Once all the movie magic and spells sparkle and fade, you realise it was mostly smoke and mirrors as you are left with little plot or character development.

The film’s only real device is to introduce the true threat of Gellert Grindelwald (Johnny Depp) and the importance of outcast Credence Barebone (Ezra Miller).

Grindelwald is an understated but visually striking villain who is rarely on screen but who has a malevolent presence throughout.

With clunky metaphors for prejudice and intolerance in the real world, the charismatic villain’s goal is for pure-blood wizards and witches to rule over all non-magical beings.

Out to stop him is mild-mannered but extremely likeable Newt Scamander who shuns a request to serve the Ministry of Magic alongside his older brother, Theseus (Callum Turner), to answer the call of Hogwarts professor and high wizard Dumbledore instead.

Newt again makes a great double act with ‘muggle’ Jacob Kowalski (Dan Fogler) but at times it is hard to keep up with the story as it zips between the magic ministries and hidden worlds of London, New York and Paris.

The Crimes of Grindelwald also pays fan service with a visit to Hogwarts – both in the story’s timeframe and as a flashback – with a fair bit of scene stealing from Jude Law as Dumbledore who has his own connections to Grindelwald.

One of the nicest elements in the film is it taking time to develop the sweetly awkward love story between Newt and half-blood American witch Tina Goldstein (Katherine Waterston).

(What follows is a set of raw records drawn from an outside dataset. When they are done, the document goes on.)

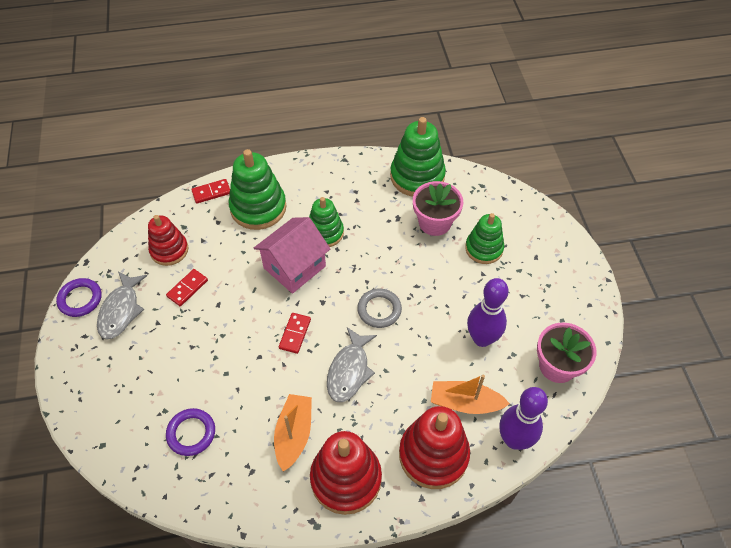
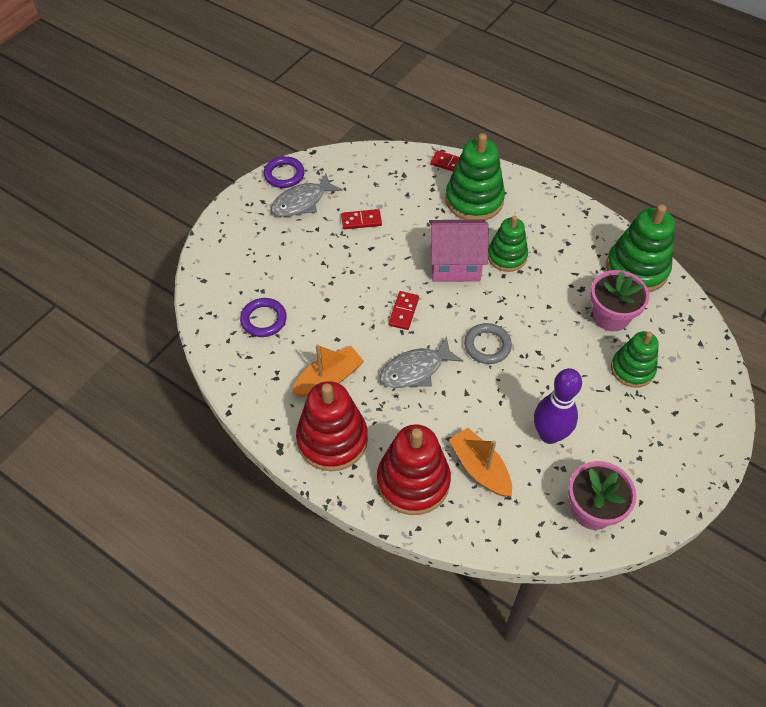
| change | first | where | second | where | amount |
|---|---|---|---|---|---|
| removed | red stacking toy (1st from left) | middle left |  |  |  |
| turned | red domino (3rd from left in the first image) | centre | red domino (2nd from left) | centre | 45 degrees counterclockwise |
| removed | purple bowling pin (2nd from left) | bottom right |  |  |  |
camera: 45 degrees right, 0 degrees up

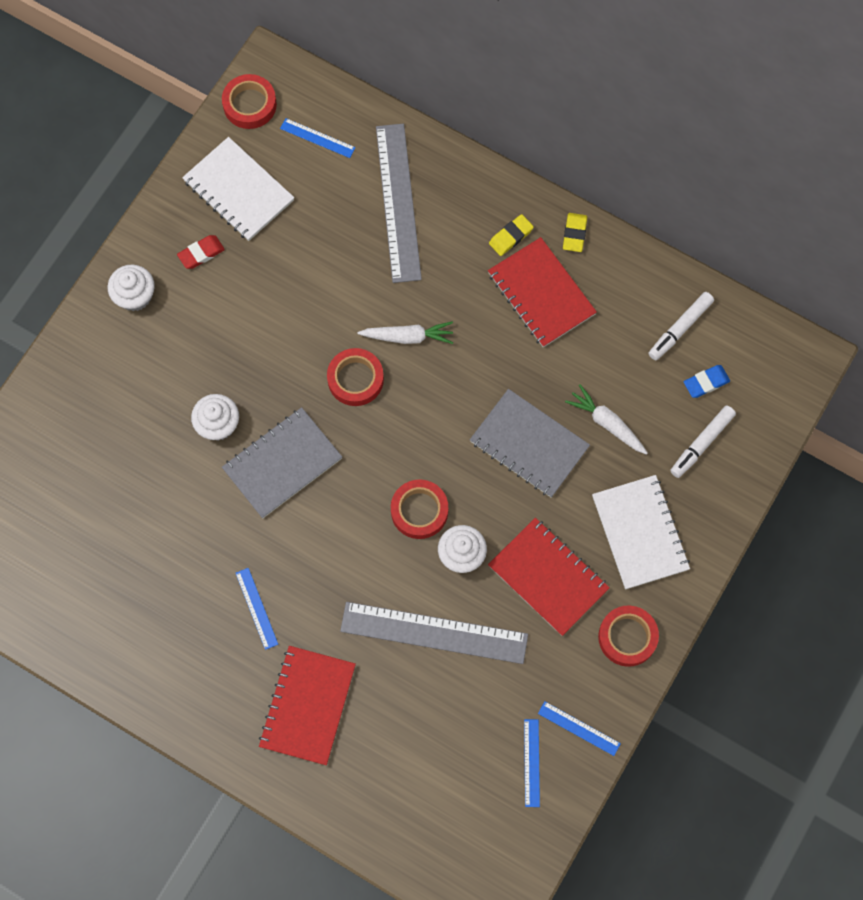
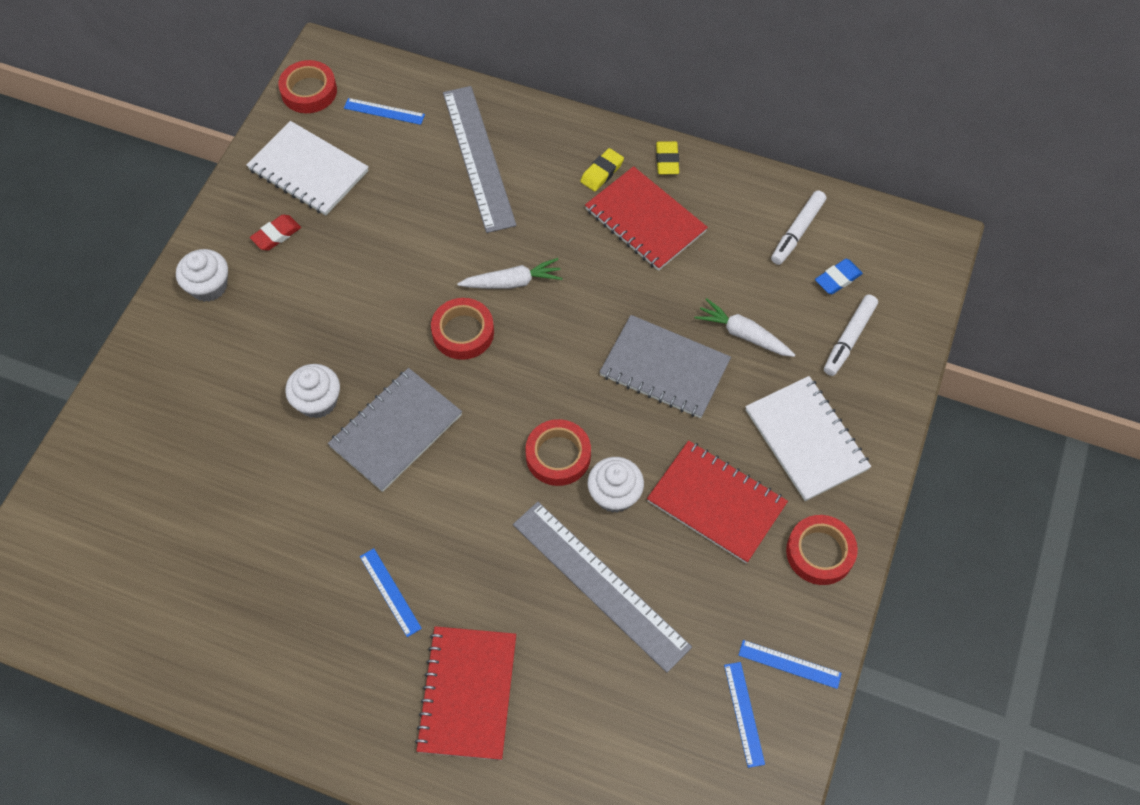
| change | first | where | second | where | amount |
|---|---|---|---|---|---|
| turned | grey ruler (2nd from left) | bottom centre |  | bottom centre | 45 degrees clockwise |
camera: 10 degrees left, 10 degrees down

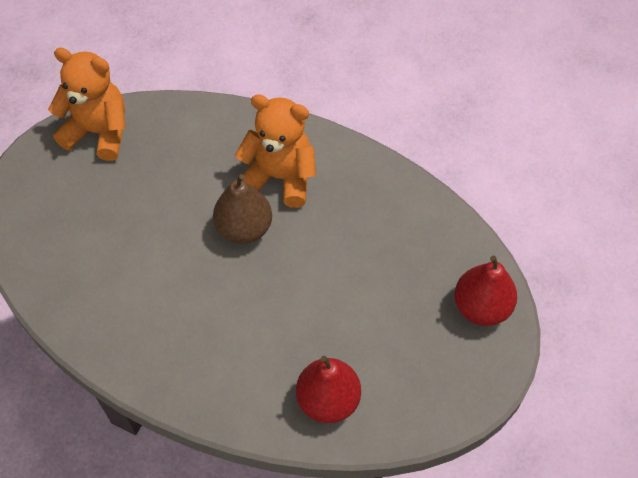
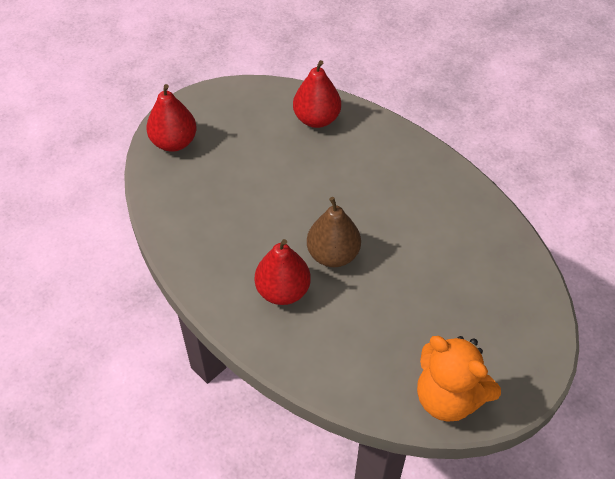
| change | first | where | second | where | amount |
|---|---|---|---|---|---|
| replaced | orange teddy bear (2nd from left) | top centre | red pear (2nd from left) | centre |  |
camera: 160 degrees left, 5 degrees down

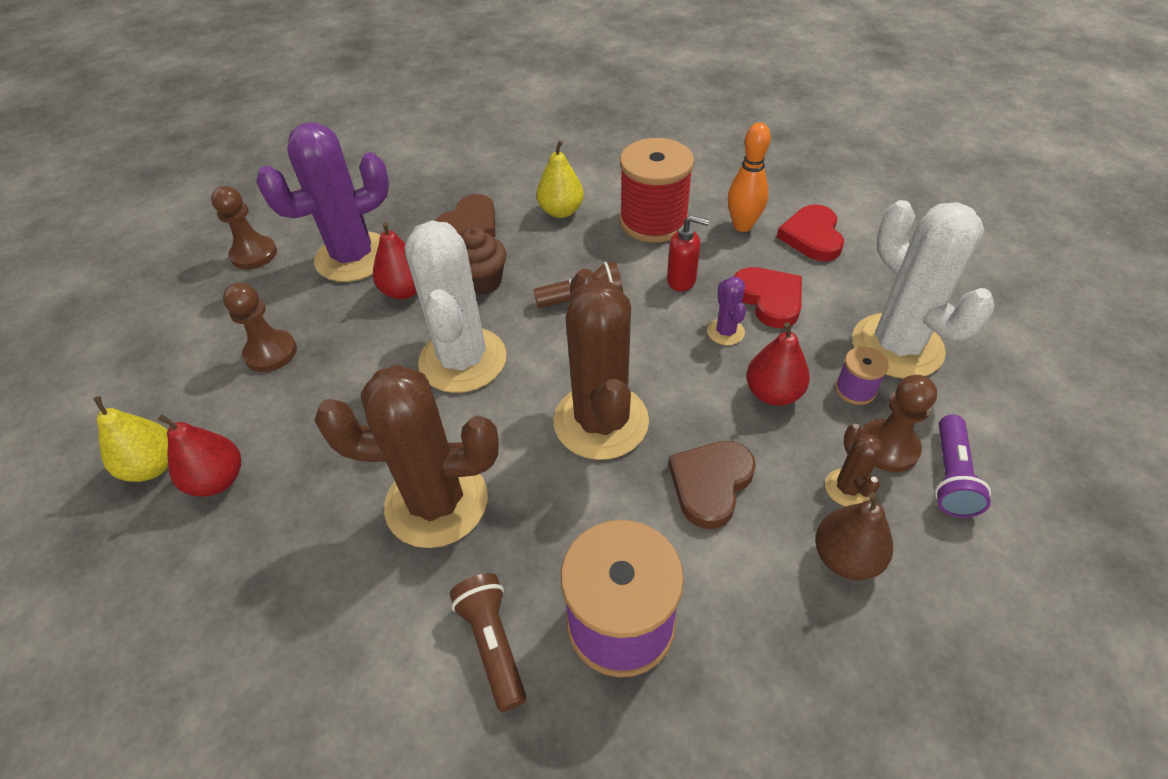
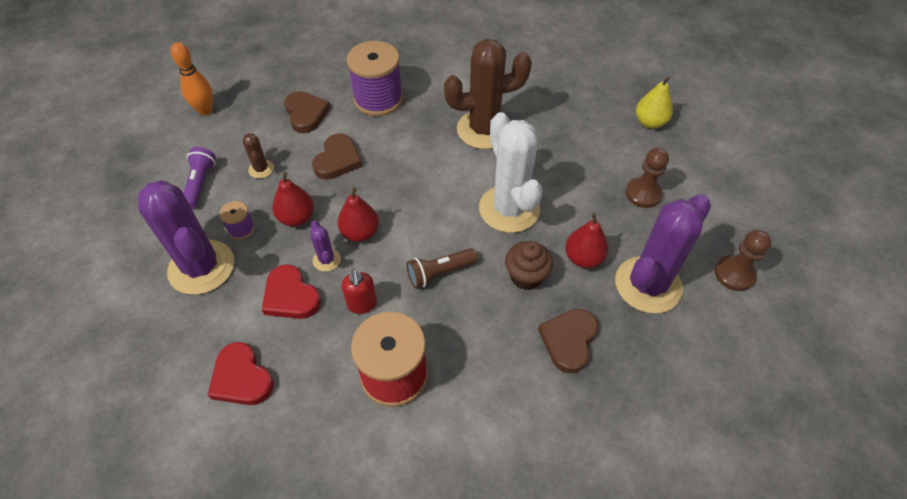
| change | first | where | second | where | amount |
|---|---|---|---|---|---|
| moved | orange bowling pin | top centre |  | top left |  |
| removed | yellow pear (2nd from left) | top centre |  |  |  |
| recoloured | white cactus (2nd from left) | middle right | purple cactus (1st from left) | middle left |  |
| turned | red heart (2nd from left in the first image) | top right | red heart (1st from left) | bottom left | 150 degrees clockwise |
| turned | red soap dispenser | top centre |  | centre | 105 degrees counterclockwise |
| removed | brown cactus (2nd from left) | centre |  |  |  |
| removed | brown pawn (3rd from left) | middle right |  |  |  |
| moved | red pear (1st from left in the first image) | middle left | red pear (2nd from left) | centre |  |
| removed | brown pear | bottom right |  |  |  |
| removed | brown flashlight (1st from left) | bottom centre |  |  |  |
| added |  |  | brown heart (1st from left) | top centre |  |
camera: 165 degrees right, 5 degrees up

But the role of new characters like wizard Yusuf Kama (William Nadylam) leave you scratching your head until their role is explained away with a load of exposition towards the end.

Characters also bump into each other with little explanation or coherent narrative thread, with a constant sense of serendipity shrugged off as magic.

And the movie somehow feels rushed despite a two hours and 15 minutes runtime which is mostly dedicated to digital wizardry.

By the end, the magic – and your patience – will have worn off.